Don't include any picture when you restate the data word for word.

▶ [Data]
------------

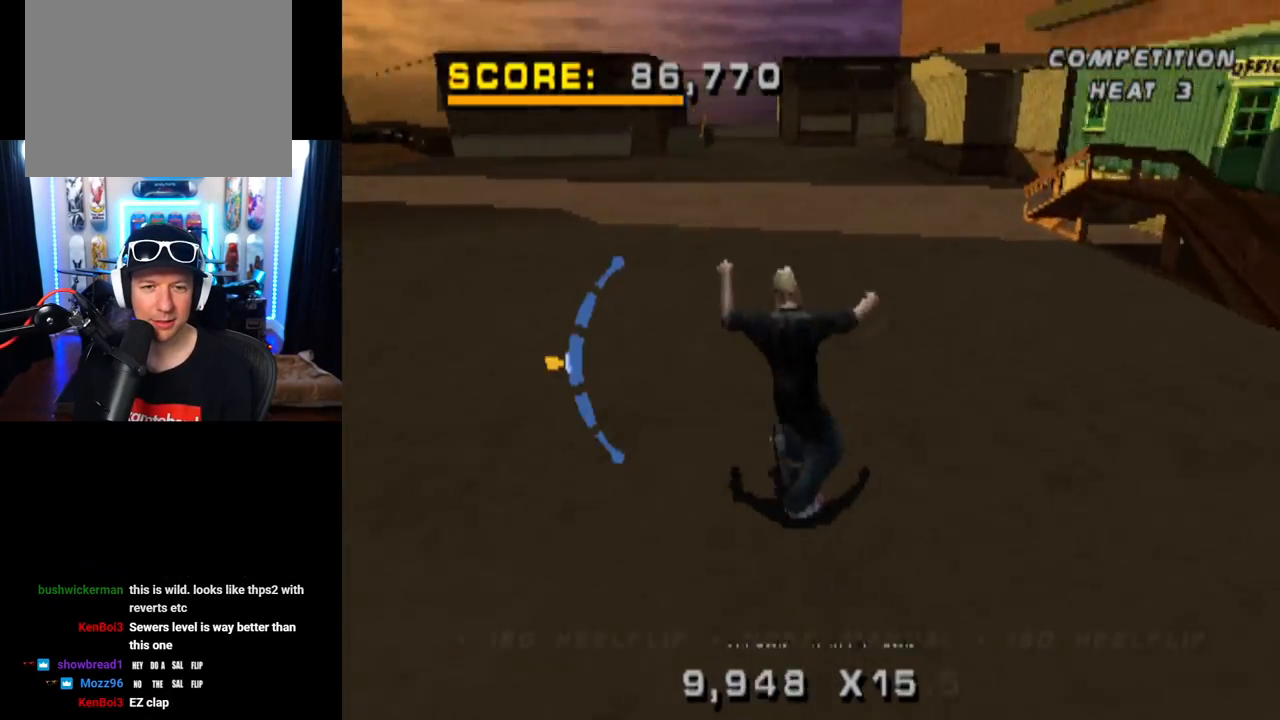
{"buttons": ["CROSS"], "left_stick": "center", "right_stick": "center", "events": [[50, "DPAD_UP", "up"], [167, "DPAD_RIGHT", "down"], [200, "CROSS", "up"], [217, "SQUARE", "down"], [384, "CROSS", "down"], [401, "DPAD_RIGHT", "up"], [401, "SQUARE", "up"]]}
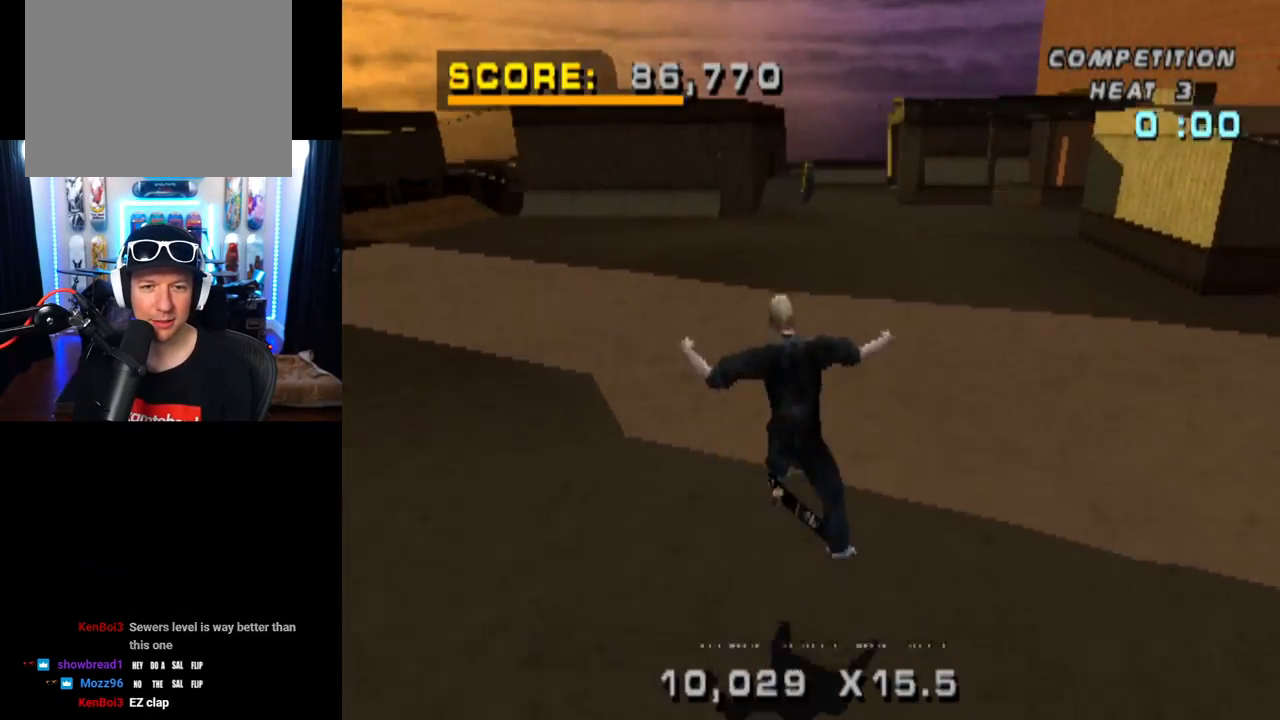
{"buttons": ["CROSS", "DPAD_UP"], "left_stick": "center", "right_stick": "center", "events": [[50, "DPAD_UP", "down"], [133, "DPAD_UP", "up"], [217, "DPAD_DOWN", "down"], [317, "DPAD_DOWN", "up"], [383, "DPAD_UP", "down"]]}
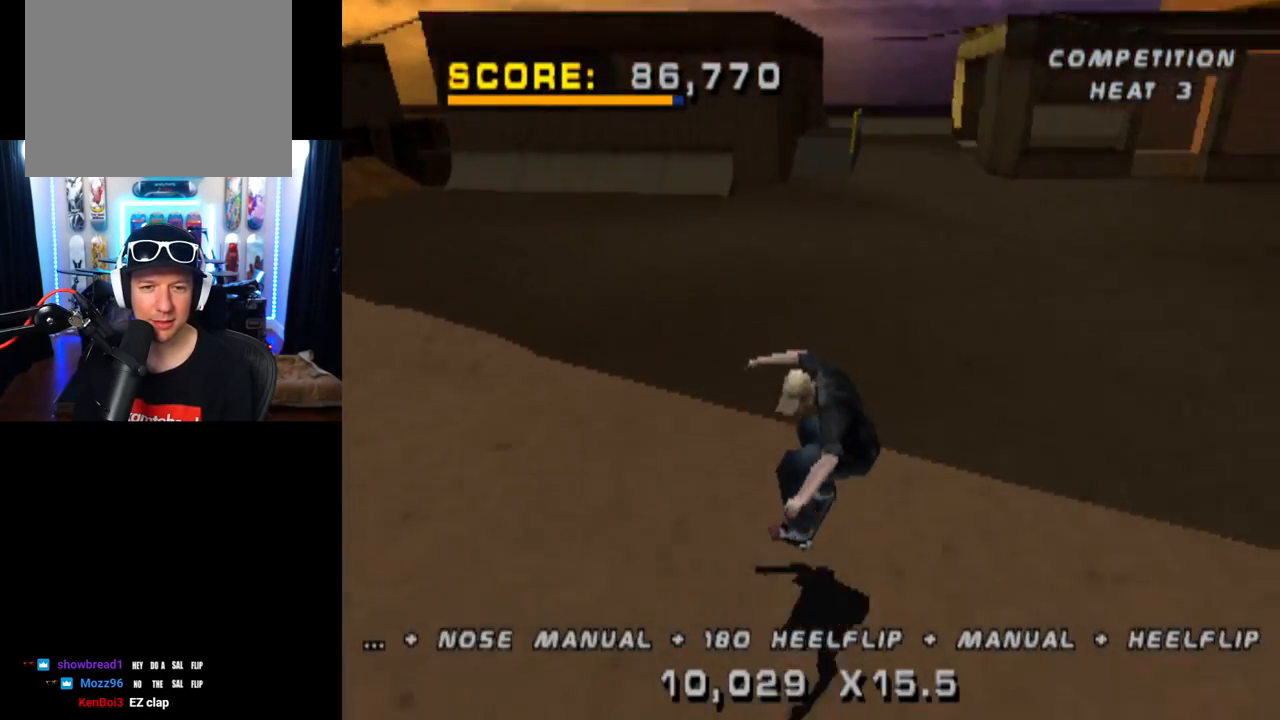
{"buttons": ["CROSS"], "left_stick": "center", "right_stick": "center", "events": [[17, "DPAD_UP", "up"]]}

------------

▶ [Solution for this exercise]
{"buttons": ["CROSS"], "left_stick": "center", "right_stick": "center", "events": [[50, "DPAD_UP", "up"], [167, "DPAD_RIGHT", "down"], [200, "CROSS", "up"], [217, "SQUARE", "down"], [384, "CROSS", "down"], [401, "DPAD_RIGHT", "up"], [401, "SQUARE", "up"]]}
{"buttons": ["CROSS", "DPAD_UP"], "left_stick": "center", "right_stick": "center", "events": [[50, "DPAD_UP", "down"], [133, "DPAD_UP", "up"], [217, "DPAD_DOWN", "down"], [317, "DPAD_DOWN", "up"], [383, "DPAD_UP", "down"]]}
{"buttons": ["CROSS"], "left_stick": "center", "right_stick": "center", "events": [[17, "DPAD_UP", "up"]]}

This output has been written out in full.